Requirement: Leaving out any pictures, print the entries that follow exactly as they stand.

____ Records supplied

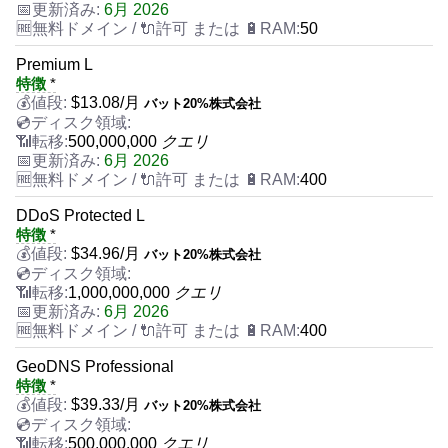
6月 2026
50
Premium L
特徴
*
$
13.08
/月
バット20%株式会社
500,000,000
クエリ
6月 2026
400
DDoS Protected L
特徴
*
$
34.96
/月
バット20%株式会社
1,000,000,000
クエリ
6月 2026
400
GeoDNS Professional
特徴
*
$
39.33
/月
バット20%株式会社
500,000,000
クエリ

________

Answer for this exercise:
6月 2026
50
Premium L
特徴
*
$
13.08
/月
バット20%株式会社
500,000,000
クエリ
6月 2026
400
DDoS Protected L
特徴
*
$
34.96
/月
バット20%株式会社
1,000,000,000
クエリ
6月 2026
400
GeoDNS Professional
特徴
*
$
39.33
/月
バット20%株式会社
500,000,000
クエリ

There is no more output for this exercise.